I hope you’ll give this Delicious Bagel with Scrambled Eggs & Sautéed Mushrooms recipe a try! It’s truly one of my go-to weeknight meals, and I know you’ll love it just as much as I do. The combination of fluffy eggs, earthy mushrooms, and a toasted bagel is simply unbeatable. Plus, it’s so easy to customize to your tastes and preferences. What are you waiting for?
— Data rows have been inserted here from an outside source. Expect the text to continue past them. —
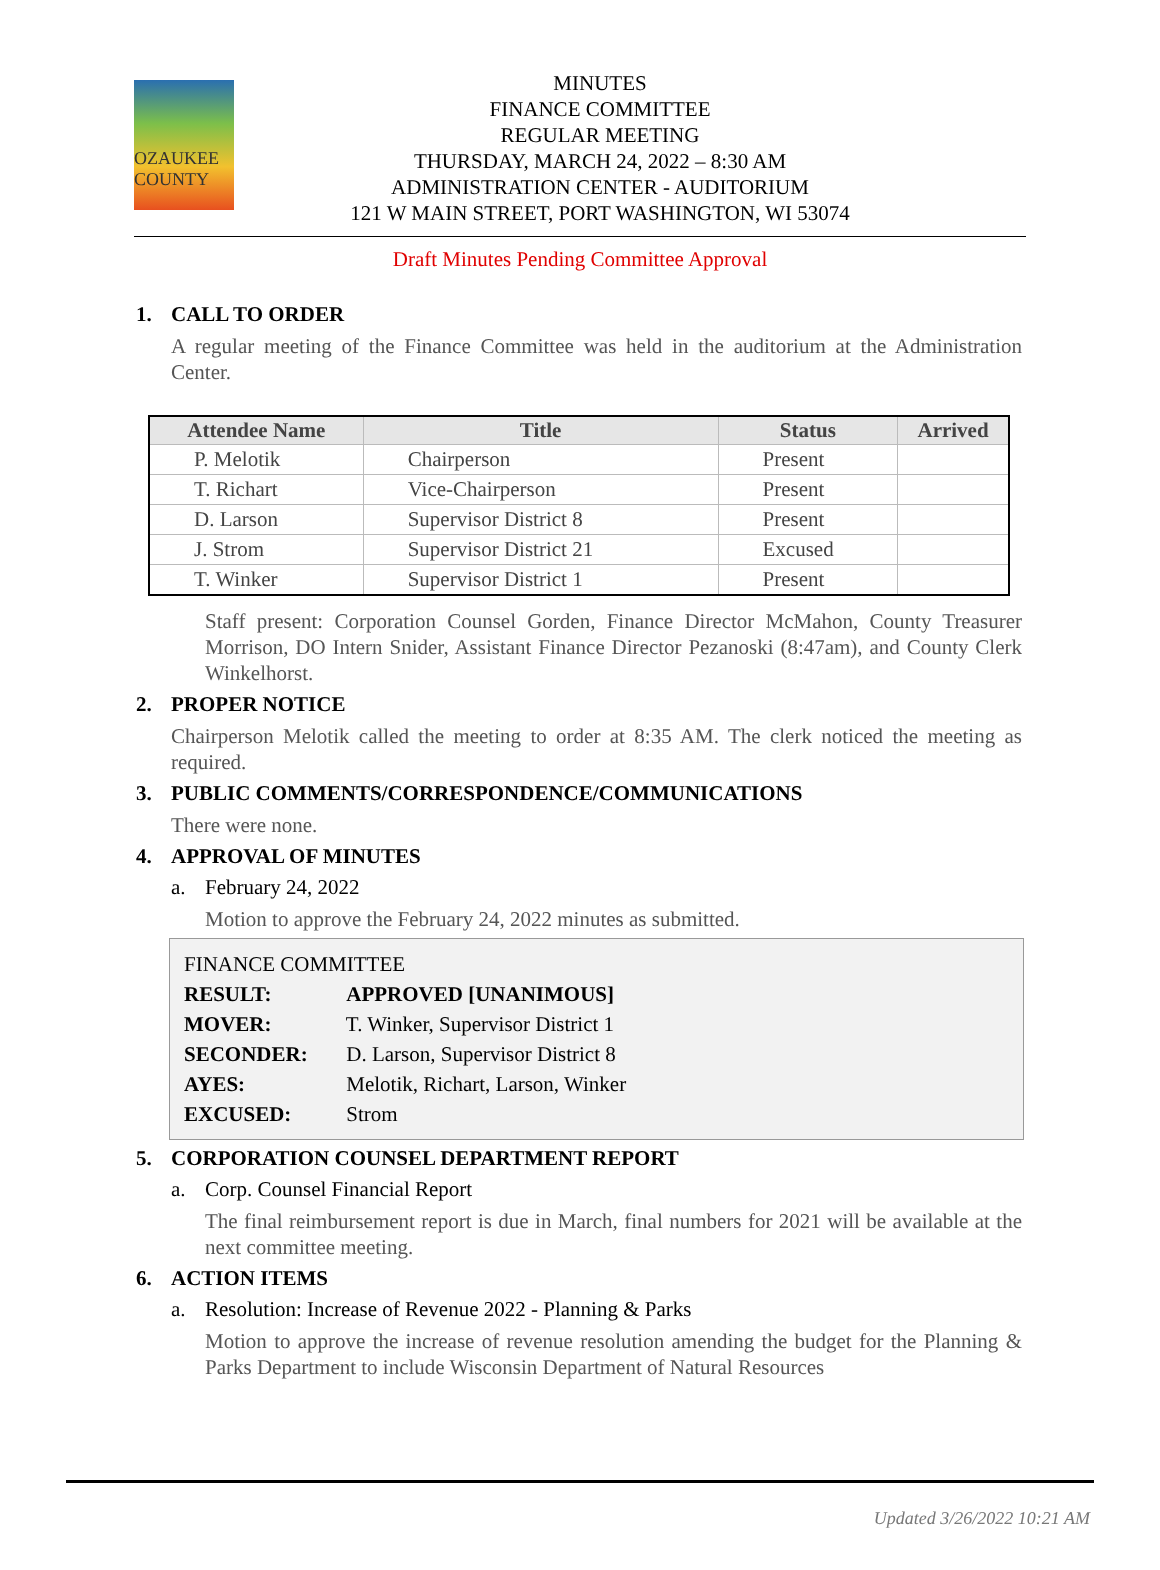OZAUKEE COUNTY
MINUTES
FINANCE COMMITTEE
REGULAR MEETING
THURSDAY, MARCH 24, 2022 – 8:30 AM
ADMINISTRATION CENTER - AUDITORIUM
121 W MAIN STREET, PORT WASHINGTON, WI 53074
Draft Minutes Pending Committee Approval
1. CALL TO ORDER
A regular meeting of the Finance Committee was held in the auditorium at the Administration Center.
| Attendee Name | Title | Status | Arrived |
| --- | --- | --- | --- |
| P. Melotik | Chairperson | Present | |
| T. Richart | Vice-Chairperson | Present | |
| D. Larson | Supervisor District 8 | Present | |
| J. Strom | Supervisor District 21 | Excused | |
| T. Winker | Supervisor District 1 | Present | |
Staff present: Corporation Counsel Gorden, Finance Director McMahon, County Treasurer Morrison, DO Intern Snider, Assistant Finance Director Pezanoski (8:47am), and County Clerk Winkelhorst.
2. PROPER NOTICE
Chairperson Melotik called the meeting to order at 8:35 AM. The clerk noticed the meeting as required.
3. PUBLIC COMMENTS/CORRESPONDENCE/COMMUNICATIONS
There were none.
4. APPROVAL OF MINUTES
a. February 24, 2022
Motion to approve the February 24, 2022 minutes as submitted.
FINANCE COMMITTEE
RESULT: APPROVED [UNANIMOUS]
MOVER: T. Winker, Supervisor District 1
SECONDER: D. Larson, Supervisor District 8
AYES: Melotik, Richart, Larson, Winker
EXCUSED: Strom
5. CORPORATION COUNSEL DEPARTMENT REPORT
a. Corp. Counsel Financial Report
The final reimbursement report is due in March, final numbers for 2021 will be available at the next committee meeting.
6. ACTION ITEMS
a. Resolution: Increase of Revenue 2022 - Planning & Parks
Motion to approve the increase of revenue resolution amending the budget for the Planning & Parks Department to include Wisconsin Department of Natural Resources
Updated 3/26/2022 10:21 AM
Follow me on DianaCookingE on Pinterest and let me know how you make this recipe your own!

 

Delicious Bagel with Scrambled Eggs & Sautéed Mushrooms - A Cozy Breakfast

Delicious Bagel with Scrambled Eggs & Sautéed Mushrooms – A Cozy Breakfast

* Calories: 360 * Protein: 17g * Carbohydrates: 41g * Fat: 16g * Fiber: 3g

Ingredients
  

  • * 4 large eggs
  • * 2 tablespoons unsalted butter divided
  • * 8 ounces cremini or button mushrooms sliced
  • * 2 tablespoons chopped fresh parsley optional
  • * Salt and freshly ground black pepper to taste
  • * 2 bagels toasted

Equipment

  • Prep Time: 5 minutes
  • Cook Time: 15 minutes
  • Total Time: 20 minutes

Method
 

  1. In a medium nonstick skillet, melt 1 tablespoon of the butter over medium heat. Add the sliced mushrooms and sauté for 5-7 minutes, stirring occasionally, until the mushrooms are tender and lightly browned. Transfer the sautéed mushrooms to a plate and set aside.
  2. In a small bowl, beat the eggs with a fork until well combined. Season with a pinch of salt and pepper.
  3. In the same skillet, melt the remaining 1 tablespoon of butter over medium heat. Pour in the beaten eggs and let them sit for 20-30 seconds to set the bottom. Then, use a spatula to gently push the eggs from the edges of the pan toward the center, tilting the pan to allow the uncooked egg to flow to the edges. Repeat this process until the eggs are softly scrambled, about 2-3 minutes total.
  4. Remove the pan from the heat and stir in the sautéed mushrooms. Taste and adjust seasoning as needed.
  5. To serve, divide the scrambled egg and mushroom mixture evenly between the toasted bagel halves. Garnish with chopped fresh parsley, if desired.

Notes

The scrambled egg and mushroom mixture can be made up to 3 days in advance and stored in the refrigerator. Reheat before assembling the sandwiches. The toasted bagels can be stored at room temperature for up to 5 days.